O futuro dos cuidados será híbrido: tecnologia que liberta tempo, e tempo humano que devolve sentido.

Os cuidados como infraestrutura social

Se queremos que uma sociedade longeva seja uma sociedade habitável, os cuidados devem deixar de ser uma responsabilidade privada para se tornarem infraestrutura pública, tão importante como o transporte ou a educação.

Isto implica três mudanças:

Reconhecer o cuidado como trabalho, com direitos, formação e salários dignos.

Construir uma rede pública de serviços acessíveis, desde apoio domiciliário até centros comunitários de dia.
Implementar modelos de corresponsabilidade, onde famílias, instituições e comunidades partilham o cuidado sem sobrecarregar ninguém.

Espanha e Portugal avançam nesta direção, mas a magnitude do desafio exige maior ambição:

passar de uma “sociedade que delega cuidados” para uma sociedade que os organiza.

Cuidar em comunidade: a terceira via

Entre o cuidado familiar e o cuidado institucional existe um território fértil que já está a emergir: o cuidado comunitário.
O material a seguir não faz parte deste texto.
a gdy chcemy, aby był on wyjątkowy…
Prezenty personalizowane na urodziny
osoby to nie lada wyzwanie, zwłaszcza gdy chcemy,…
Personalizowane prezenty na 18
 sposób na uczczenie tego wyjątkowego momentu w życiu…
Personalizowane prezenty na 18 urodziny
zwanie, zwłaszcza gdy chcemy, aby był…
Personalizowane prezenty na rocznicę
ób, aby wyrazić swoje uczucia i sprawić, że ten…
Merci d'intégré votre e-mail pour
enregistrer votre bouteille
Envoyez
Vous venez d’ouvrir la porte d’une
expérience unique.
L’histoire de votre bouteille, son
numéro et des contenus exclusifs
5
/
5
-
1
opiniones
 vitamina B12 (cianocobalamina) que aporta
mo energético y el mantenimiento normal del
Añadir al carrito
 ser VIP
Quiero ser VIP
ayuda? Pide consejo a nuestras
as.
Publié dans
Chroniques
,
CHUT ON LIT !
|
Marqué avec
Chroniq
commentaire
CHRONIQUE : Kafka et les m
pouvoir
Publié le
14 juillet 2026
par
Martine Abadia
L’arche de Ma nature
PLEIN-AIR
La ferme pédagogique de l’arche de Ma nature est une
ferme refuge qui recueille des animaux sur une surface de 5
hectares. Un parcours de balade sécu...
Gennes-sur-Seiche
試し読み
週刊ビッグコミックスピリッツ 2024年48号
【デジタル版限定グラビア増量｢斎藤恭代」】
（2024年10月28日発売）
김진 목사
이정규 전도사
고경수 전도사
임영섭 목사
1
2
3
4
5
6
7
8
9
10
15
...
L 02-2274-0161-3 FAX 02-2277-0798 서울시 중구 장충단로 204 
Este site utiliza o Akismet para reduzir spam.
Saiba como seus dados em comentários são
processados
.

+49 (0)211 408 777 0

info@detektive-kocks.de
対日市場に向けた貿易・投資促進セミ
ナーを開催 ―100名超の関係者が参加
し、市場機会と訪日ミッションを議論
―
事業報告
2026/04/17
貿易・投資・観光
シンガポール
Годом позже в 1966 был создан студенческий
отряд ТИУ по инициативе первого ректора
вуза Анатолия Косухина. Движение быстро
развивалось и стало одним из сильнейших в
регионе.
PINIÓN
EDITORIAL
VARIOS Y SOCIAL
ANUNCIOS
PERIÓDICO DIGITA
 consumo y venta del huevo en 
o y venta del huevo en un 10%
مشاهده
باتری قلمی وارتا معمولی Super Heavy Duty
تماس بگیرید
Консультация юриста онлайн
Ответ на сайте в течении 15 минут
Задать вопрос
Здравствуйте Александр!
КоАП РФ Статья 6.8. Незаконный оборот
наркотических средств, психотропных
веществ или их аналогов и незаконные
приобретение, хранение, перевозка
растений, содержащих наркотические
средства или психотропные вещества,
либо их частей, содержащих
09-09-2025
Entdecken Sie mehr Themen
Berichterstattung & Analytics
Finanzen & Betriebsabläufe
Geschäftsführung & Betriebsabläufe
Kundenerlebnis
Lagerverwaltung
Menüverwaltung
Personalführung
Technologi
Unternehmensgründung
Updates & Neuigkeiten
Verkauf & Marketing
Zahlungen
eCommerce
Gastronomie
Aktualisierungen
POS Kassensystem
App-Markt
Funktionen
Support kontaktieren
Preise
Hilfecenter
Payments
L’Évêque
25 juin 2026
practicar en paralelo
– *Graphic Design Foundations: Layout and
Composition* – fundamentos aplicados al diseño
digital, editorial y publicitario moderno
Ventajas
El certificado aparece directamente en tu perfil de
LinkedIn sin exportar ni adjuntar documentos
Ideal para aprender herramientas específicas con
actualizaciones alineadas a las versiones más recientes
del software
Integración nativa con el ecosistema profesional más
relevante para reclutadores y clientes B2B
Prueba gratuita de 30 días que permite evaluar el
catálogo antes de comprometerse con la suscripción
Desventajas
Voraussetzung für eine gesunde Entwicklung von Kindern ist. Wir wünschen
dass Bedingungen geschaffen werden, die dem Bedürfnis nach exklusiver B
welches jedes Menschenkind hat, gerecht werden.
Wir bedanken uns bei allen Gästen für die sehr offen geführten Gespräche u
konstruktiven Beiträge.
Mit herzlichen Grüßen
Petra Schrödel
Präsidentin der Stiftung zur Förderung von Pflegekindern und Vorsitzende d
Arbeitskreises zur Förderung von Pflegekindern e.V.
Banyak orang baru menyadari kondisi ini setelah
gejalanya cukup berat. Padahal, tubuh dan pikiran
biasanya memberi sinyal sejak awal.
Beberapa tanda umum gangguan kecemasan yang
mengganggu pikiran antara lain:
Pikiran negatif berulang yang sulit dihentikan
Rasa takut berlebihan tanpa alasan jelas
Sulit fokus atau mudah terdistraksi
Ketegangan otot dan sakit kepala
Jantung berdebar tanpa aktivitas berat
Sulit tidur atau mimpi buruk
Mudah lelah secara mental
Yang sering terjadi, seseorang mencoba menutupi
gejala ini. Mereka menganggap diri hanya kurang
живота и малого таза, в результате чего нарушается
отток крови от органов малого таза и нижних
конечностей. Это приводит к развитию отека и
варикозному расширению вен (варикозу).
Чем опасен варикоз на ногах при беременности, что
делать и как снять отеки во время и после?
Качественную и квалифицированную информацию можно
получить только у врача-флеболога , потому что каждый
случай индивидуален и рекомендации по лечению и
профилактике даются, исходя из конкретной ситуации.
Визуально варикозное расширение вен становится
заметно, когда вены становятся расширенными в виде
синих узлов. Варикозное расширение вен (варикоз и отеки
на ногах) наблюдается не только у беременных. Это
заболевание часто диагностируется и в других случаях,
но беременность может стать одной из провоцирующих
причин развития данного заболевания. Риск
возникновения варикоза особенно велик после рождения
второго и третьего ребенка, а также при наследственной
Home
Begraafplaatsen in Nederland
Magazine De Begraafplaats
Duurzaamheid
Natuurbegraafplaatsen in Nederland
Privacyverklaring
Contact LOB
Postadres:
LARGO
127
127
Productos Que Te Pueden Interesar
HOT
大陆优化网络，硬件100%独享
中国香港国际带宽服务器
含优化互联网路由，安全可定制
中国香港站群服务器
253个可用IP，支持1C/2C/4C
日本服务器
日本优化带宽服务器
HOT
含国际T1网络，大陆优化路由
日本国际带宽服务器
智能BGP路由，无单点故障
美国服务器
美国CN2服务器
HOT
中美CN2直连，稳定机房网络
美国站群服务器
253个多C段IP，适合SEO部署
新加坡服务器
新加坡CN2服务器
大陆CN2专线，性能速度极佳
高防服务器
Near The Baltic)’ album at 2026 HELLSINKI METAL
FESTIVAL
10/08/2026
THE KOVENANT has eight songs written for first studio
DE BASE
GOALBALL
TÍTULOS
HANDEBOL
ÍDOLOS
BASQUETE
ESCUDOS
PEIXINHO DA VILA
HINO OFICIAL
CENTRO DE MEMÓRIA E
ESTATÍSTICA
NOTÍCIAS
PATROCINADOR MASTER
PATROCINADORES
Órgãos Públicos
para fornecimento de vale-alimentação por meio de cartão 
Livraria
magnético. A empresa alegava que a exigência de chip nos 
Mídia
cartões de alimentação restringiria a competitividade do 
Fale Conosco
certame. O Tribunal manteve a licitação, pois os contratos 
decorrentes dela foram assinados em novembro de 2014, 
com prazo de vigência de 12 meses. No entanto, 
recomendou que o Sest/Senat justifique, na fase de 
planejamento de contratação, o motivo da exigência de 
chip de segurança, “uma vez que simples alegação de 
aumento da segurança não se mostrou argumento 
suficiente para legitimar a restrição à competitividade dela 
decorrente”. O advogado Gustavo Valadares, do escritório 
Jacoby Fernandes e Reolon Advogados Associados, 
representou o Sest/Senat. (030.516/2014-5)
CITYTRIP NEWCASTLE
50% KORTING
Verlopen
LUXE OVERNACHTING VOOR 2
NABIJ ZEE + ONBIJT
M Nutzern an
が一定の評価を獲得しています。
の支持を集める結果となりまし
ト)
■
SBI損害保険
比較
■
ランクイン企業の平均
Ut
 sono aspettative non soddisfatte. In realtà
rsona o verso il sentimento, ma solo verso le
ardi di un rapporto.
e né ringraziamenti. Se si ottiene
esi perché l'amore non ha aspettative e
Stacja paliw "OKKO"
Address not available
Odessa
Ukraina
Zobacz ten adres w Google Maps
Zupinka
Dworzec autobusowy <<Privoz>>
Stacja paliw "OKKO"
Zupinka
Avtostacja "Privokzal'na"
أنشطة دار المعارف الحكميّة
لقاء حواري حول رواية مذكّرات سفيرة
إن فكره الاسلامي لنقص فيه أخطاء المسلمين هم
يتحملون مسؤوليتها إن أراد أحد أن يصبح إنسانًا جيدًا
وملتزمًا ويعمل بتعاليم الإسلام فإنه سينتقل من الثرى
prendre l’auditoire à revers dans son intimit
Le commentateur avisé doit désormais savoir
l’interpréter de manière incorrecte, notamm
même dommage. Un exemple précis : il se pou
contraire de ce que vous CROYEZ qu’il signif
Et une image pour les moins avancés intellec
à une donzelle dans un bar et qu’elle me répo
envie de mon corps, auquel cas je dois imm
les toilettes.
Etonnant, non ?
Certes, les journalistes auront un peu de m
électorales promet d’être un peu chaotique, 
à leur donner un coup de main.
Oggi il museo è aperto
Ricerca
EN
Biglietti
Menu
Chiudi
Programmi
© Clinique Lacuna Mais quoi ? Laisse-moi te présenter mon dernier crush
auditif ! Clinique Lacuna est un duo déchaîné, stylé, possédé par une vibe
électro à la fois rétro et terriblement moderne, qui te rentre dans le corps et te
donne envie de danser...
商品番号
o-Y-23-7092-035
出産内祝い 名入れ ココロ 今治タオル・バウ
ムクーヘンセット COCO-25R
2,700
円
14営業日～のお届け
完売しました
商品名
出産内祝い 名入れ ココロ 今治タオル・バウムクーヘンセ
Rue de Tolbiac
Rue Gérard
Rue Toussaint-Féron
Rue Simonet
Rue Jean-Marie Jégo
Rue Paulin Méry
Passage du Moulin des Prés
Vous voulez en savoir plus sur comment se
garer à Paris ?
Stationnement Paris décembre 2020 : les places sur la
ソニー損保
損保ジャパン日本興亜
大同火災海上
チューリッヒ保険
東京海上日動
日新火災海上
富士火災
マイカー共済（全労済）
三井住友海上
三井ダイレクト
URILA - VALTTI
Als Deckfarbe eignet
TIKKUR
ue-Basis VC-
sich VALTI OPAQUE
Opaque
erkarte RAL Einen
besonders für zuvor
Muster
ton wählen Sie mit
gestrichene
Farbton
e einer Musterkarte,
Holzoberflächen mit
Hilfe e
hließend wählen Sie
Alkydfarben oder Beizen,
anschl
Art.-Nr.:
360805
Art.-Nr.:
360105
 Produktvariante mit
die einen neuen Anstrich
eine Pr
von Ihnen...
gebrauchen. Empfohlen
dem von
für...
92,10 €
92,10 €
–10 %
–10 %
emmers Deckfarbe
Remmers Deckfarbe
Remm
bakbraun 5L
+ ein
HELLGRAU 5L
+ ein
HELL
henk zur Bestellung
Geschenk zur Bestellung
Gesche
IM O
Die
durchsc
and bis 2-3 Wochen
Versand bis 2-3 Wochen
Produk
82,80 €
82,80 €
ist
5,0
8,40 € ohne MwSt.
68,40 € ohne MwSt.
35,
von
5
Grupos de vizinhos, redes locais, cohousing sénior, projetos intergeracionais, voluntariado estruturado…

Pequenas infraestruturas sociais que permitem que as pessoas idosas vivam no seu bairro, mantenham vínculos e recebam apoio quotidiano sem perder autonomia.

Em muitos municípios ibéricos, estes modelos revelam algo fundamental:

a solidão diminui quando o cuidado é partilhado.

A comunidade não substitui o Estado, mas complementa-o.

E, sobretudo, devolve algo que nenhuma política pode garantir por si só: sentido de pertença.

Uma nova ética do cuidado

No final, a demografia dos cuidados não trata apenas de números, mas de valores.

Que lugar damos à fragilidade?

Como entendemos a dependência?

Quem merece cuidados e quem os oferece?

Em sociedades longevas, o cuidado não é apenas tarefa: é cultura, é ética, é construção de futuro.

Não se trata de responder “quem cuidará de quem?”, mas de assumir algo mais profundo: todos cuidamos e todos seremos cuidados.

Essa reciprocidade — humana, social, intergeracional — será o coração das novas sociedades longevas.


Consegues imaginar uma sociedade onde cuidar não seja um fardo, mas uma forma de convivência?